Con la nazionale serba, che a lungo e per motivi esclusivamente politici la sua federazione si ostina a chiamare jugoslava, diventa la stella incontrastata di una squadra che negli anni ’90, nonostante la defezione di sloveni e croati, non conosce ostacoli: titolo europeo in Grecia nel ’95, in Spagna nel ’97 ed in Turchia nel 2001. Titolo Mondiale in Grecia nel 1998 e negli USA nel 2002. Nella finale di Indianapolis spazza via praticamente da solo la Generation Dorada argentina, che in semifinale si era sbarazzata della squadra di casa e che a 4 minuti dalla fine è avanti di 8 punti: Dejan segna 16 punti nell’ultimo quarto e si mette al collo la medaglia d’oro, suscitando l’isterica sorpresa dei telecronisti americani della NBC che trasmette l’evento, ai quali non resta che mettersi a cercarne il nome sugli almanacchi. “Bodi-who?” “Perché questo ragazzo non sta nell’NBA?”. Quando gli chiedono cosa pensasse della sconfitta del Dream Team, risponde candido “Beh, la prossima volta sarà meglio che si presentino con un Dream Team che si possa definire tale“. Lui, peraltro, un Dream Team “vero” lo aveva già affrontato sei anni prima nella finale delle olimpiadi di Atlanta: the White Magic, a ventitré anni, aveva stupito tutti giocando alla pari con John Stockton e David Robinson, Scottie Pippen e Shaquille O’Neal, David Robinson e Akeem Olajuwon.
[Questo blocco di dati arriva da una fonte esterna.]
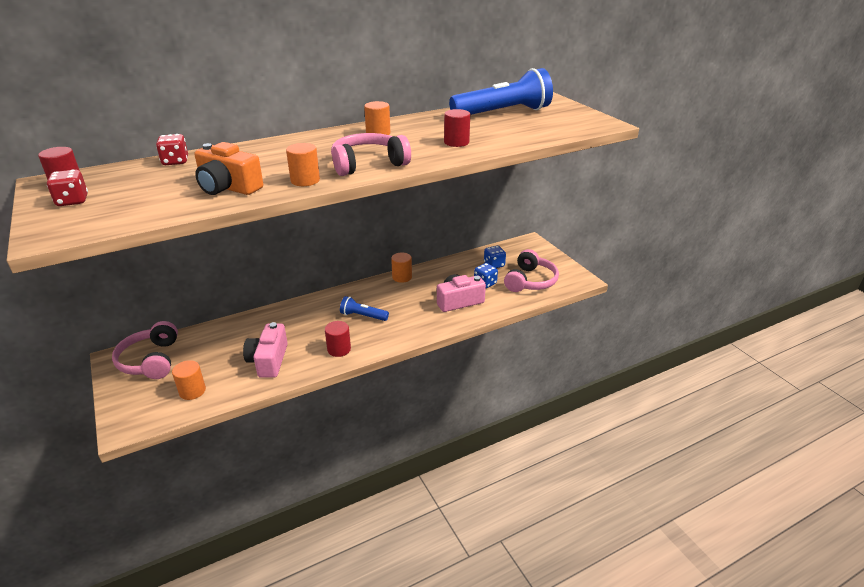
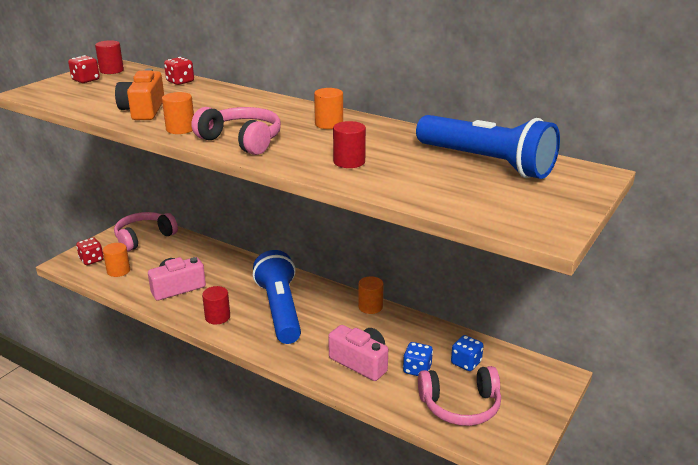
camera: 60 degrees right, 5 degrees down
blue flashlight [340,296,389,321] -> blue flashlight [253,250,301,344], size x2.04
none -> red dice [76,237,104,265]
Nel 2005 si concretizza il suo sogno di tornare in Italia: conclude la sua clamorosa carriera con la Virtus Roma. Al termine dell’ultima partita, quando appare chiaro che la Mens Sana Siena avrebbe eliminato la Virtus nella semifinale scudetto, rientra definitivamente in panchina. Il pubblico romano, normalmente freddino nei confronti della pallacanestro, gli tributa una standing ovation che dura trenta minuti esatti: è l’applauso dei romani, ma anche quello dei triestini e dei milanesi, dei catalani, dei greci, dei serbi e dei castigliani.
Dopo averne sistemate tre sulla mensola del soggiorno di casa, dal settembre 2022 the White Magic è presidente dell’Eurolega: non si potrebbe davvero immaginare un leader più adatto.